Seth schwitzte, er wischte sich die nassen Haare von der Stirn.

»Gute Arbeit«, keuchte er. Der Angriff hatte ihn mehr zu schaffen gemacht, als er bereit war zuzugeben. Er war schließlich auch nicht mehr der jüngste.

»Vielen Dank, Sir«, der MEK lud seine Waffe neu nach.

Schauen wir uns doch mal an, was Rookie in der Zwischenzeit macht.

Der Wurm kreischte und kroch aus seinem Loch. Er verhielt sich eher wie eine riesige Schlange, als ein Regenwurm. Rahmelo kauerte im Schlafzimmer. Er zitterte vor Angst, die Hände hielt er vor seine Augen. Das Monster peitschte mit seinem Schwanz und zertrümmerte die Couch, den Tisch und die Stühle. Es versuchte Rookie zu erwischen, doch sie war flink.

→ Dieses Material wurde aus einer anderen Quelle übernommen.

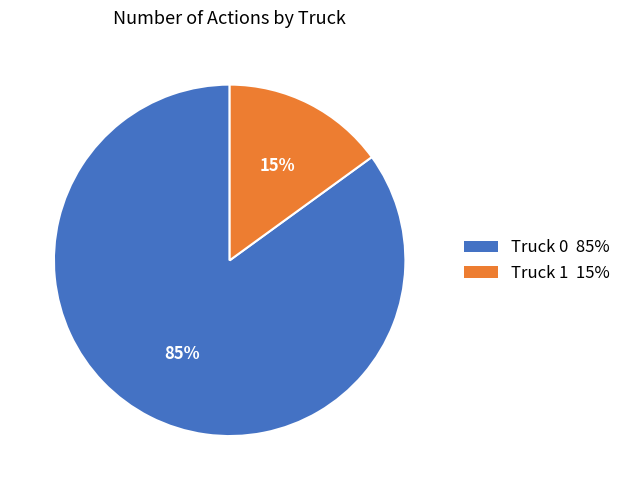

How many segments does this pie chart have?

2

Geschickt wich sie den schleimigen Peitschenhieben aus. Der MEK zielte und schoss. Die Kugeln schlugen in das Ungeheuer ein und hinterließen blutige Löcher.

Das gefiel dem Wurm überhaupt nicht, voller Zorn raste er auf den Soldaten zu. Nun musste Rookie schnell reagieren. Sie sprang auf den Rücken der Bestie und kletterte bis zum Chitinkopf. Sie fuhr ihre Krallen aus und rammte sie in die Augen des Monsters. Es jaulte vor Schmerzen und der MEK konnte sich in Sicherheit bringen. Doch Rookie fing erst an. Sie begann die Haut des Wurms aufzuschlitzen, riss tief in die Kreatur. Grünes Blut sprudelte heraus. Das Ding kreischte.

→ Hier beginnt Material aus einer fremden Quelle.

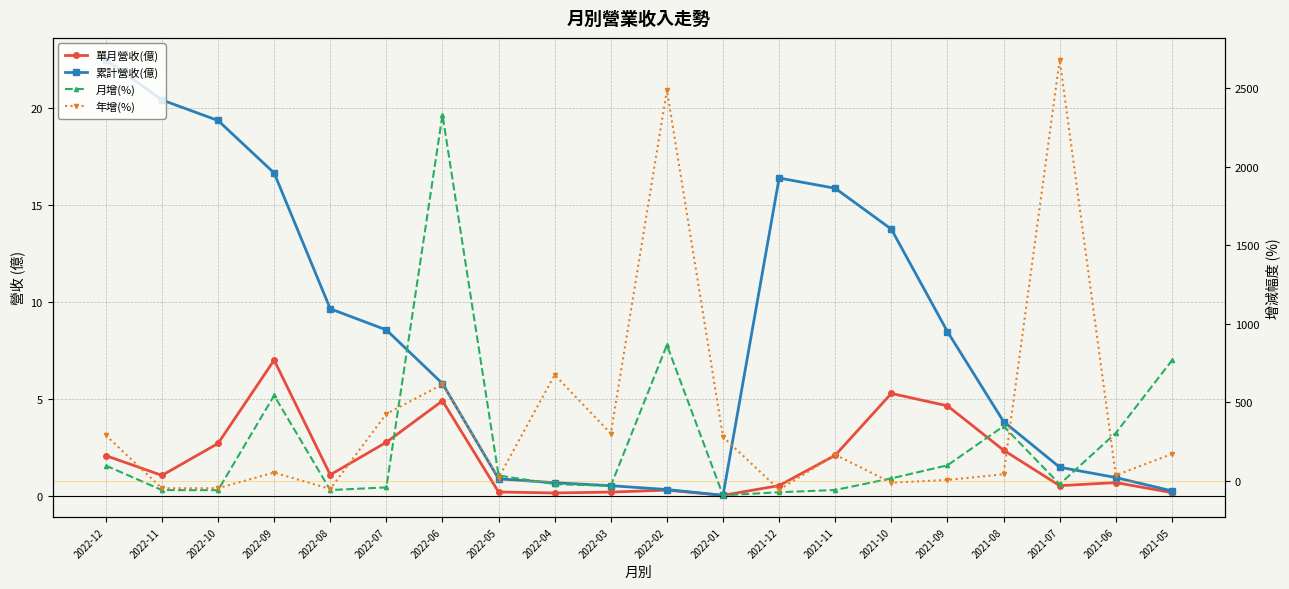

True or false: 單月營收(億) and 年增(%) cross at least once.

True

Der MEK schoss weitere Kugeln in das Ungetüm. Organteile und Hautfetzen verteilten sich im gesamten Wohnzimmer, währenddessen bearbeitete Rookie den Wurm weiter mit ihren Krallen. Sie schlug wie eine wild gewordene Furie zu. Irgendwann brach das Vieh tot zusammen. Überall war grünes Blut. Die Katzendame fiel erschöpft gegen die Wand, sie seufzte. Der MEK setzte sich neben sie, seine Gasmaske war ebenfalls vollgespritzt.

»Das war… unerwartet«, sagte er.

»Das kannst du aber laut sagen«, Rookie war völlig außer Atem.

»Wie heißt du eigentlich?«

»Ich?«, der MEK war erstaunt. »Das hat mich ja bis jetzt noch niemand gefragt. Ich heiße Salih.«

Er hielt ihr die Hand hin, sie schlug ein.